● YOUR TASK: Leave out the pictures and repeat everything else in the records exactly.

● DATA EXTRACTS:
§

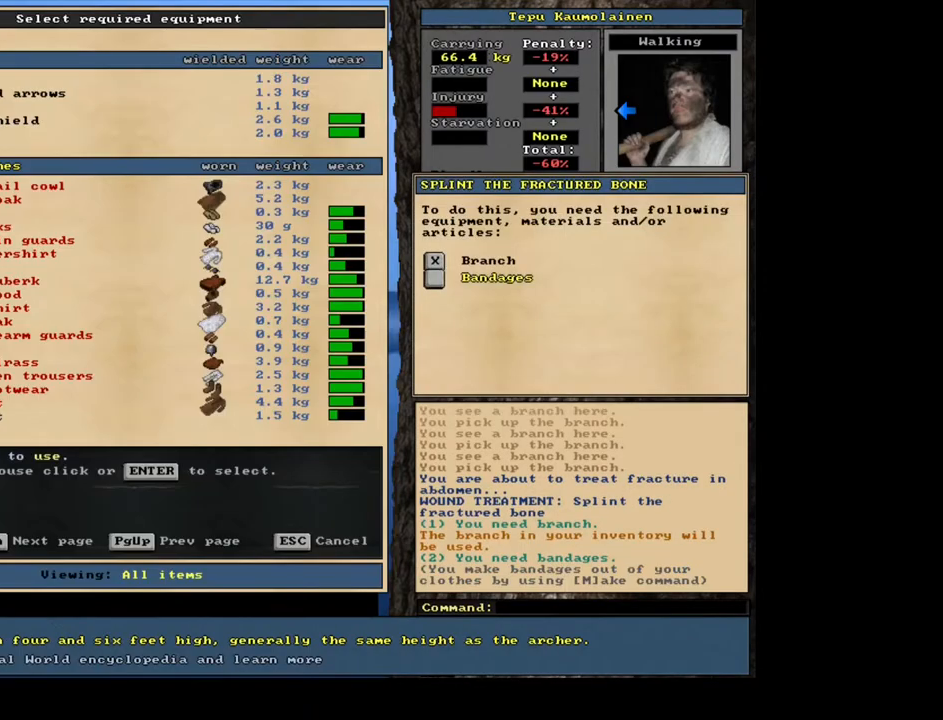
{"keys": [], "mouse": [], "events": []}
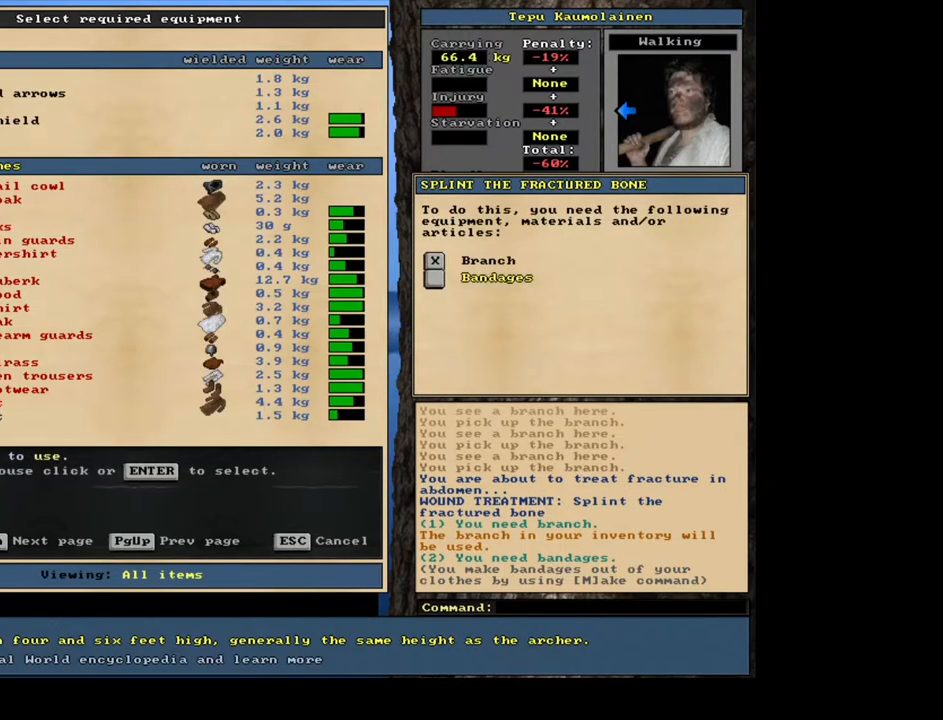
{"keys": ["escape"], "mouse": [], "events": [[383, "escape", "down"]]}
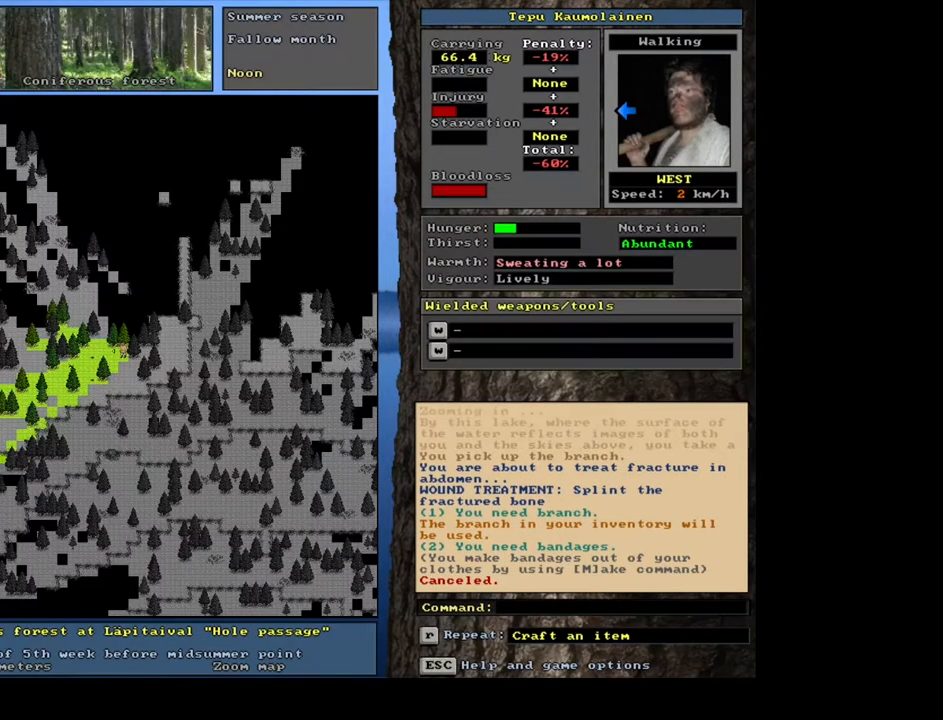
{"keys": [], "mouse": [], "events": [[17, "escape", "up"]]}
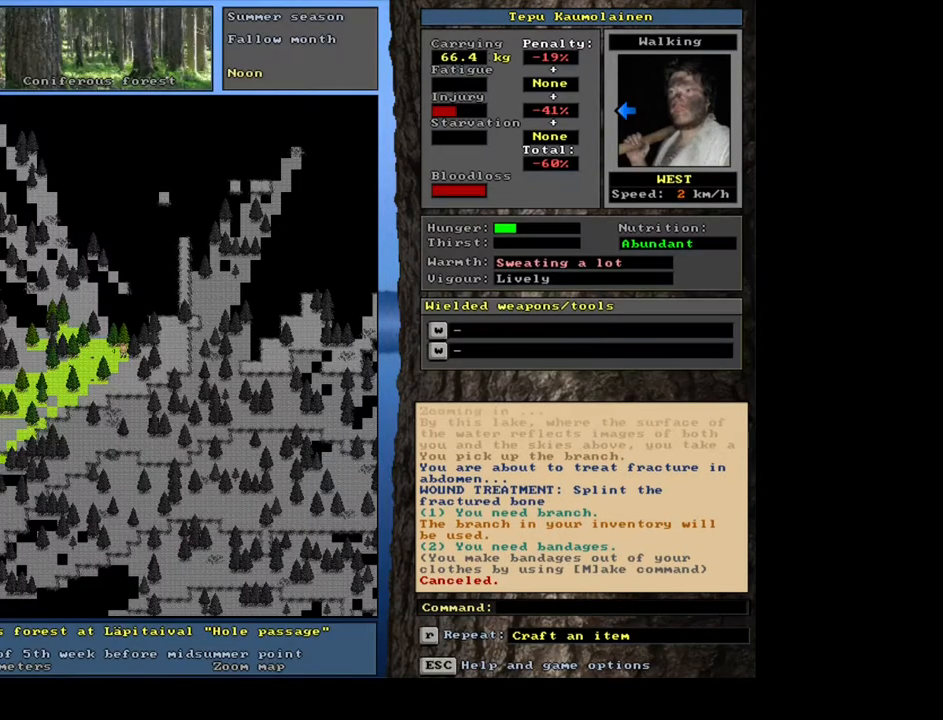
{"keys": ["m", "shift_l"], "mouse": [], "events": [[100, "shift_l", "down"], [400, "m", "down"]]}
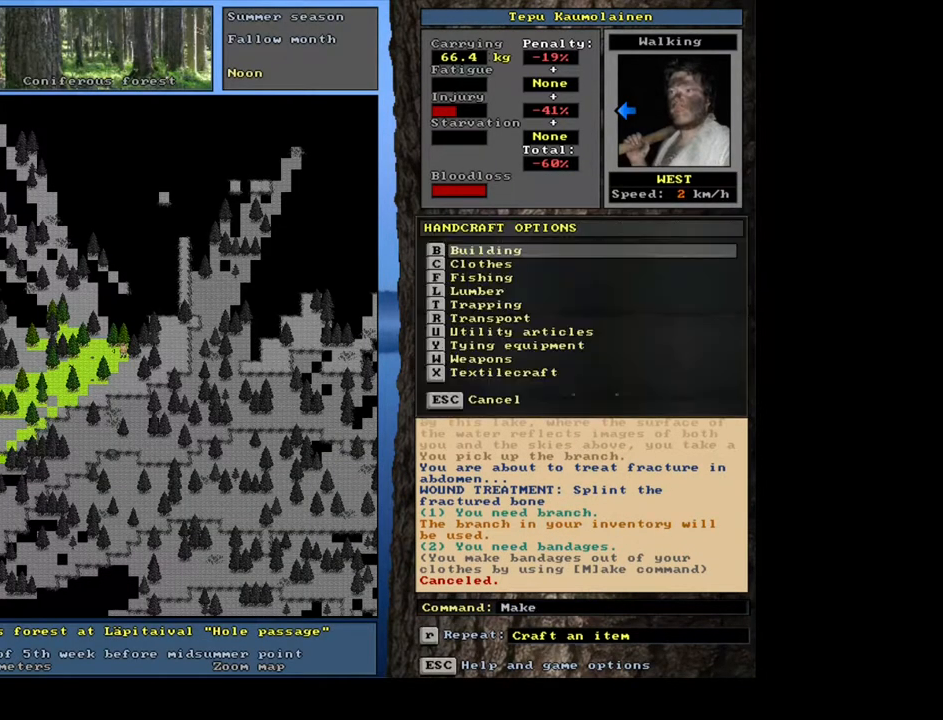
{"keys": ["4"], "mouse": [], "events": [[17, "m", "up"], [67, "shift_l", "up"], [100, "u", "down"], [217, "u", "up"], [483, "4", "down"]]}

§

● ANSWER SPACE:
{"keys": [], "mouse": [], "events": []}
{"keys": ["escape"], "mouse": [], "events": [[383, "escape", "down"]]}
{"keys": [], "mouse": [], "events": [[17, "escape", "up"]]}
{"keys": ["m", "shift_l"], "mouse": [], "events": [[100, "shift_l", "down"], [400, "m", "down"]]}
{"keys": ["4"], "mouse": [], "events": [[17, "m", "up"], [67, "shift_l", "up"], [100, "u", "down"], [217, "u", "up"], [483, "4", "down"]]}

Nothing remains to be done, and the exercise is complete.